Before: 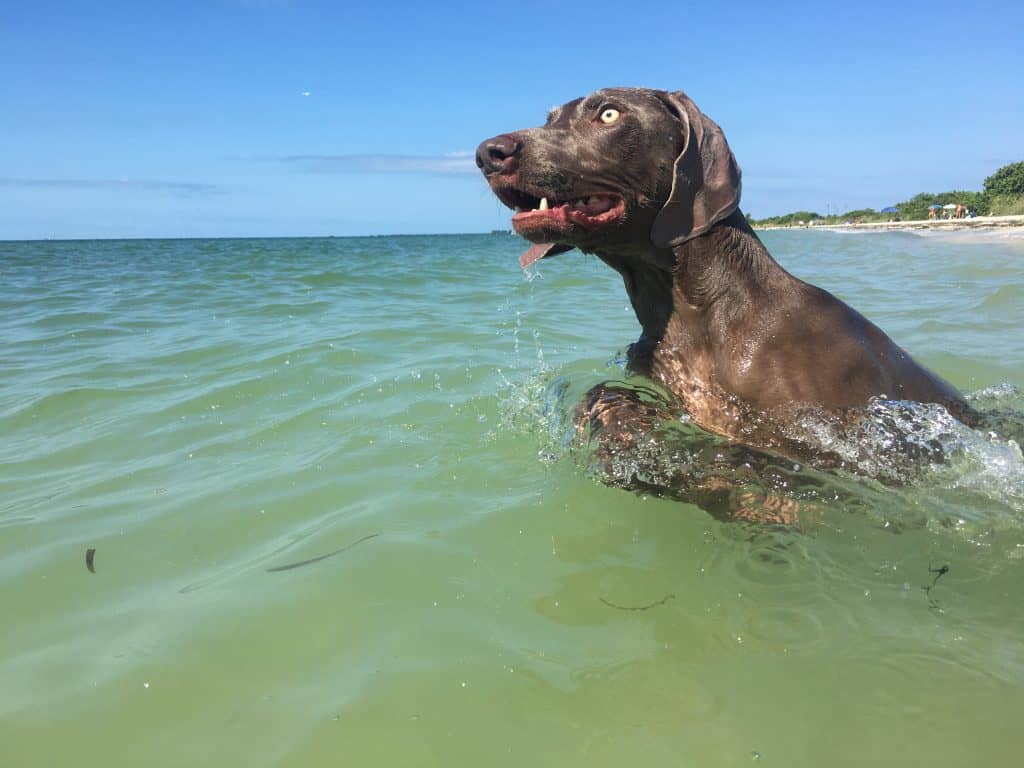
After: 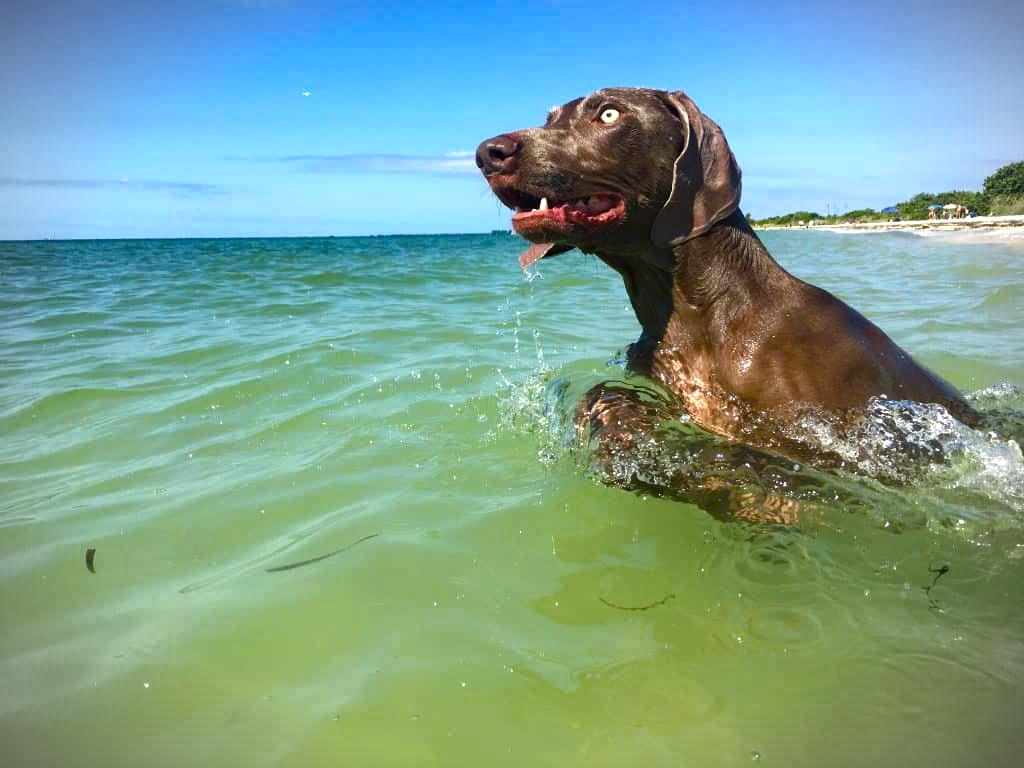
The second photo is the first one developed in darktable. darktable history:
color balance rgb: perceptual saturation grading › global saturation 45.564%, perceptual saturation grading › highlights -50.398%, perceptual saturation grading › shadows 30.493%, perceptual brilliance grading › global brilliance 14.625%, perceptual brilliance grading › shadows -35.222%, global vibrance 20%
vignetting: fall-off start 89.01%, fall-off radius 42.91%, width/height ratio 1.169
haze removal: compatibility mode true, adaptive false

--

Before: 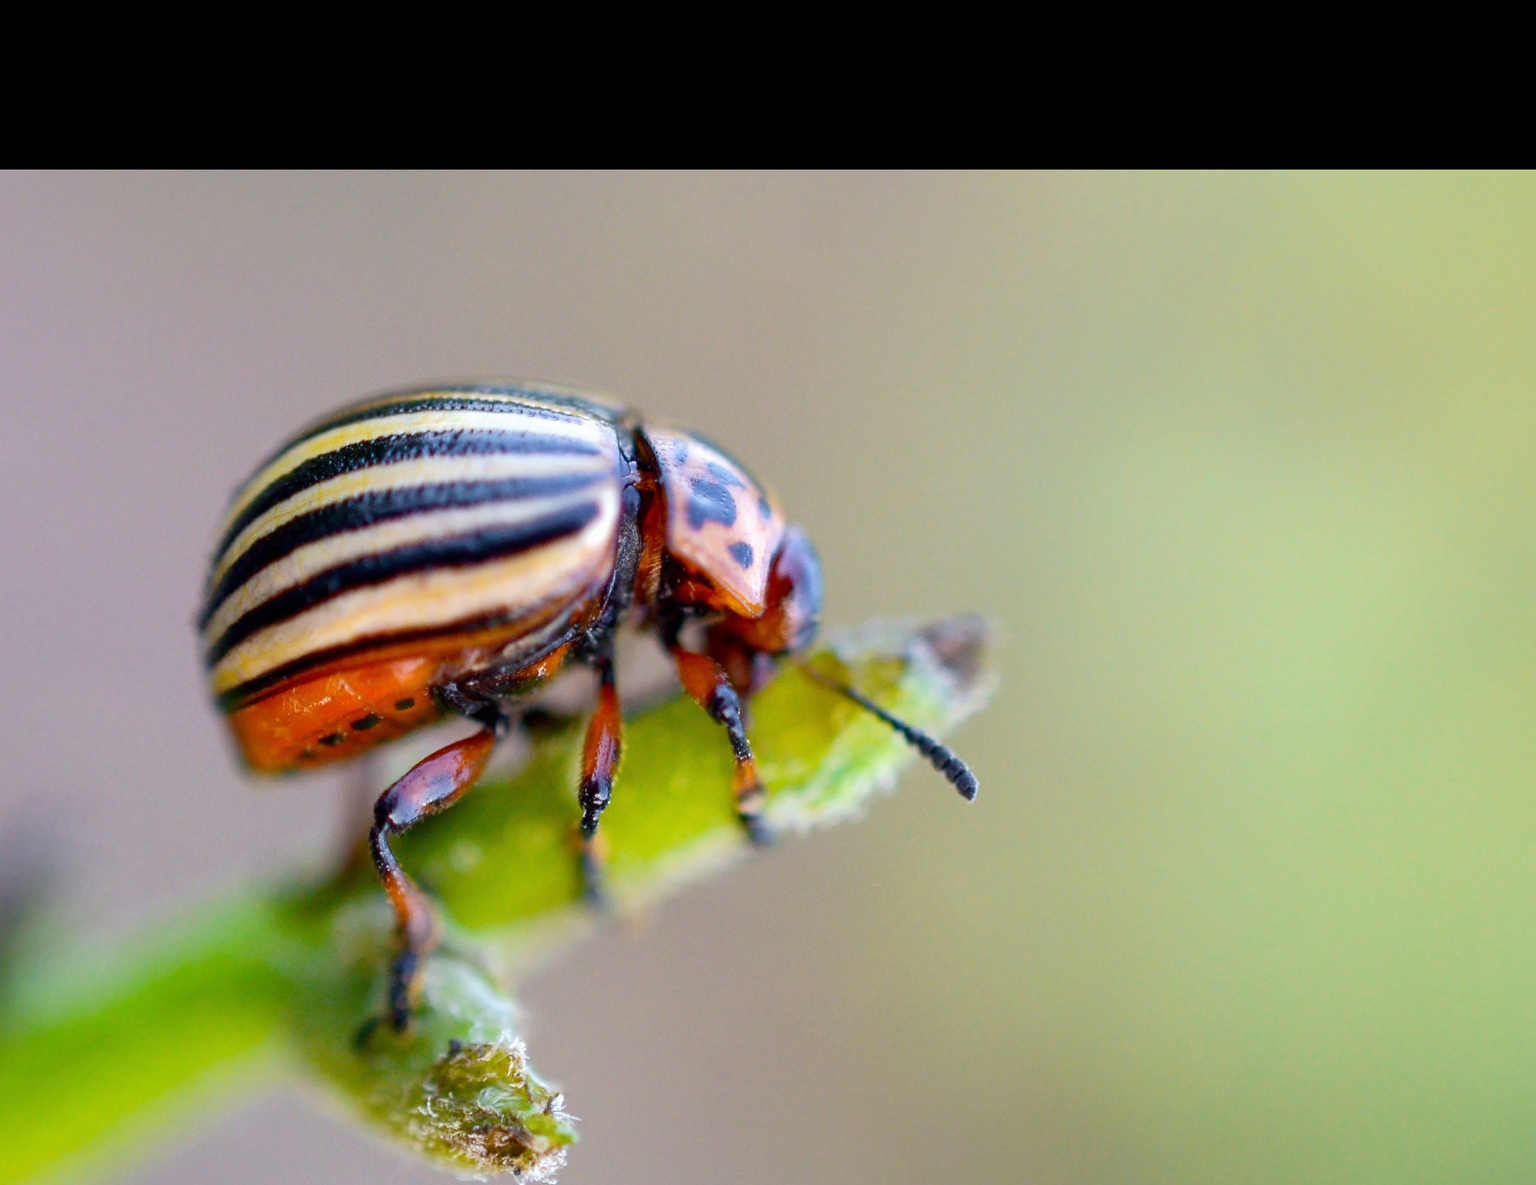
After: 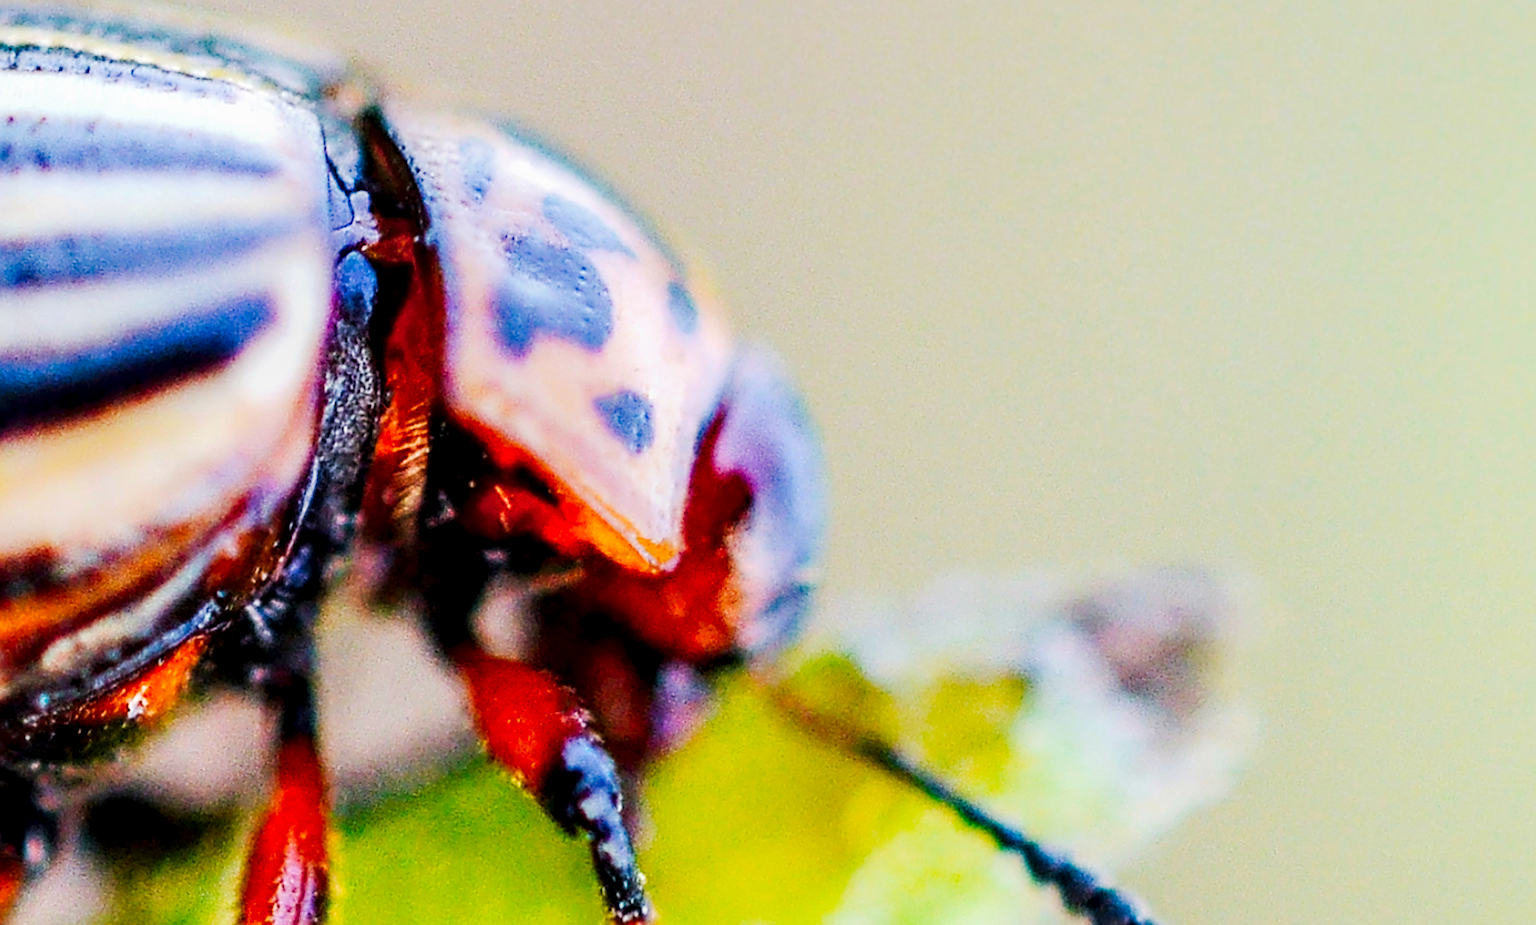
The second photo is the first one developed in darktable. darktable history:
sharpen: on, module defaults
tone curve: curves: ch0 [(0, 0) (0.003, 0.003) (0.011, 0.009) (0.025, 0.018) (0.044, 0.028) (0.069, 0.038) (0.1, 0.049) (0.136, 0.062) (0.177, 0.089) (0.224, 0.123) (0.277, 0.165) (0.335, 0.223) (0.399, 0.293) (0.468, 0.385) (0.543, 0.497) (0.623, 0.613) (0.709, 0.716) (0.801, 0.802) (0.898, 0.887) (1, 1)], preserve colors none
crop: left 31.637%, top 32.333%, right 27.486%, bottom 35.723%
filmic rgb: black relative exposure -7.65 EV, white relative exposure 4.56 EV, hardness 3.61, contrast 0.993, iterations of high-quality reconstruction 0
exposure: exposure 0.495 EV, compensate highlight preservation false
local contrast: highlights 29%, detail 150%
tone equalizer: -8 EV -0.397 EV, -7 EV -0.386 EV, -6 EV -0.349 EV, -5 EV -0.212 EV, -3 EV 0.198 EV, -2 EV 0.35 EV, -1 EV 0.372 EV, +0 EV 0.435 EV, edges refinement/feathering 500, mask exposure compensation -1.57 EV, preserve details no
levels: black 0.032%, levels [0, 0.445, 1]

--

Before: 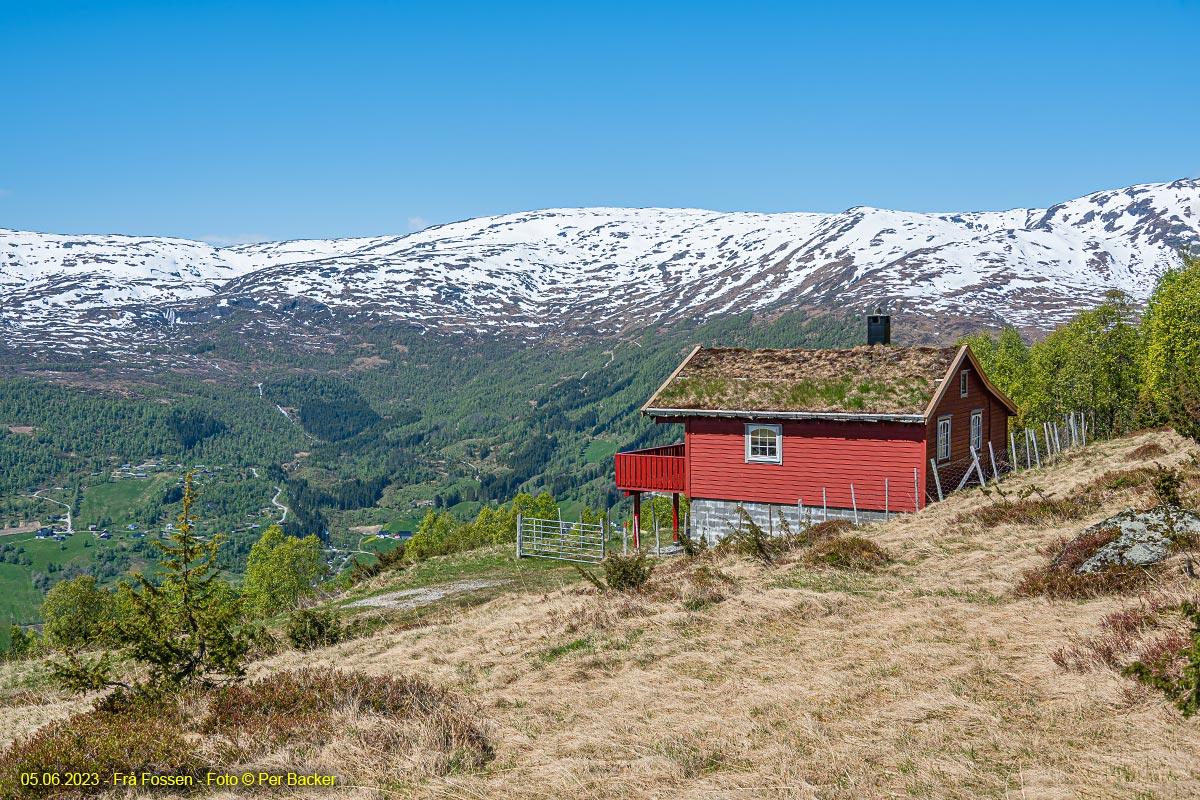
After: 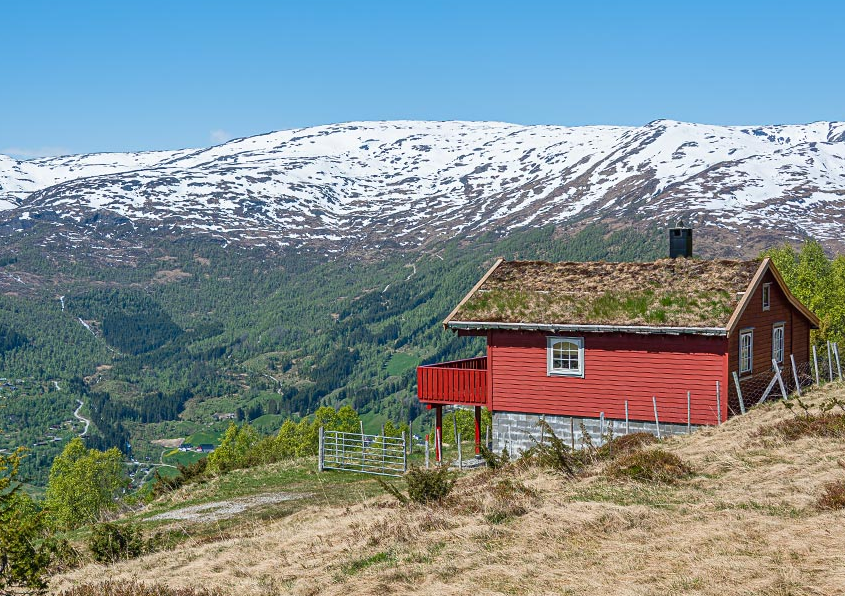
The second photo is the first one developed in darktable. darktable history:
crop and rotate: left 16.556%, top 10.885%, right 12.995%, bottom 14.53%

--

**EXERCISE:**
How many lines in the records above contain the string "crop"? Reply with the count alone.

**SOLUTION TO THIS PROBLEM:**
2